Infosumbar.net- Dikenal kaya akan keragaman budaya, Indonesia memang memiliki beragam tradisi dan ritual adat.
Bahkan, dalam momen pernikahan, setiap daerah punya tradisinya masing-masing sesuai adat-istiadat yang dipercaya masyarakat secara turun-temurun.
Meski bukan hal wajib, nyatanya masih banyak pasangan muda yang mengikuti tradisi dari daerah asalnya untuk menghargai tanah kelahiran sekaligus jadi bagian dari pelestarian budaya itu sendiri.

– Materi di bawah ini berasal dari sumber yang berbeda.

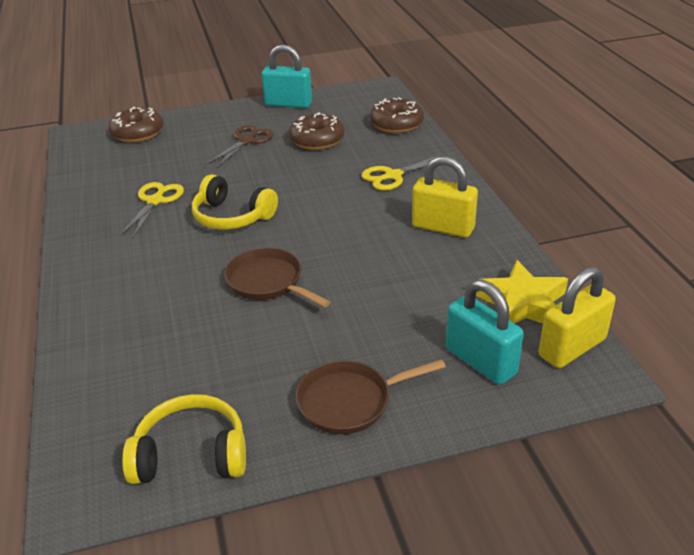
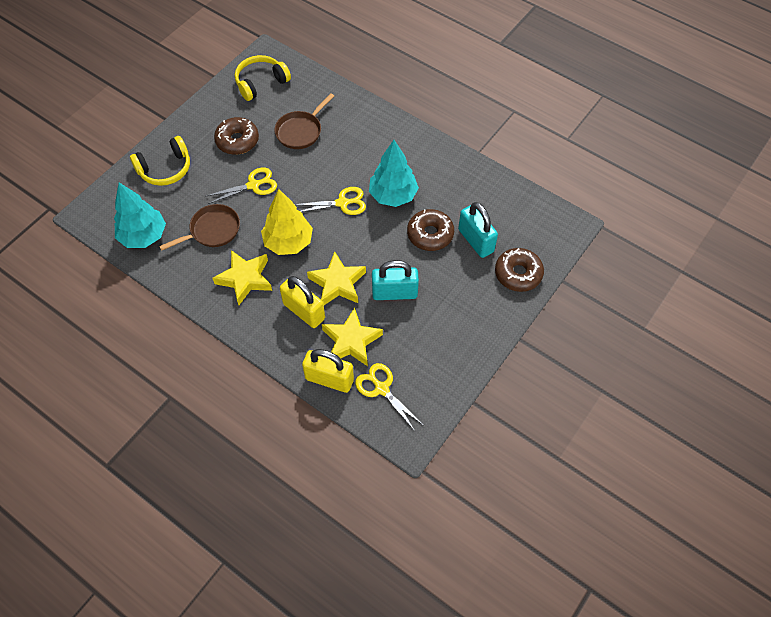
brown scissors: [206,125,274,168] = 1 -> none = 0
turquoise tree: none = 0 -> [114,183,166,248] [369,140,419,207] = 2
yellow scissors: [120,182,184,238] [361,154,442,191] = 2 -> [206,168,277,204] [294,187,366,215] [355,363,423,431] = 3
yellow star: [476,260,568,324] = 1 -> [212,250,272,305] [307,251,366,305] [322,307,383,366] = 3
yellow tree: none = 0 -> [261,189,313,255] = 1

Salah satu suku yang terkenal dengan tradisi pernikahannya ialah Minangkabau. Saat melangsungkan acara pernikahan, orang Minang dikenal menjalankan berbagai ritual seperti marasek, maminang dan babimbang tando, mahanta siri, babako-babaki, malam bainai, dan manjapuik marapulai.
Selain tradisi-tradisi tersebut, salah satu hal yang identik dengan pernikahan Minang ialah penggunaan suntiang. Suntiang merupakan hiasan kepala kebanggaan anak daro yang identik dengan ukuran besar dan warnanya antara emas atau perak. Bentuk suntiang yang indah dan megah juga biasa diibaratkan sebagai mahkotanya perempuan Minang.
Namun, tentunya, suntiang bukan hanya sebagai hiasan kepala belaka. Perhiasan ini juga memilki makna dan filosofi yang erat kaitannya dengan budaya Minang.
Menurut pemakaiannya, ukuran suntiang memiliki perbedaan. Suntiang yang dipakai pengantin perempuan ukurannya lebih besar dan disebut suntiang gadang. Sementara itu, suntiang berukuran kecil biasa dipakai pendamping pengantin atau penari tradisional disebut suntiang ketek.
Sedangkan berdasarkan bentuknya, suntiang terbagi dalam beberapa macam, yaitu suntiang bungo pudieng, pisang saparak, pisang saikek, pinang bararak, kambang, mangkuto, kipeh, sariantan, dan matua palambaian.
Sebenarnya di daerah pesisir pun ada banyak jenis mahkota pengantin lain, seperti suntiang pisang saparak, dan suntiang tanduk. Namun, suntiang dari Padang Pesisir dianggap paling menarik dan popular pada tahun 1960an.
Bahwa Makna dari suntiang yaitu sebagai simbol untuk melewati masa peralihan dari remaja menjadi perempuan dewasa yang memiliki keluarga kecil.
Penggunaan suntiang juga tak lepas dari akulturasi budaya Indonesia dengan China. Hal ini bisa terlihat dari keindahan warna dan hiasan dalam bentuk suntiang yang mengambil elemen dari alam.
Seiring berjalannya waktu, perpaduan budaya tersebut semakin meluas dan menjadi bagian dari kebudayaan masyarakat Padangpariaman dan seluruh wilayah Minangkabau.
Bukan hanya itu, ukuran suntiang yang besar dan berat pun melambangkan beratnya tanggung jawab yang akan dipikul seorang perempuan setelah menikah karena ia harus berperan sebagai istri dan suami bagi keluarga, menjaga keutuhan rumah tangganya, dan bertanggung jawab lingkungan sekitar.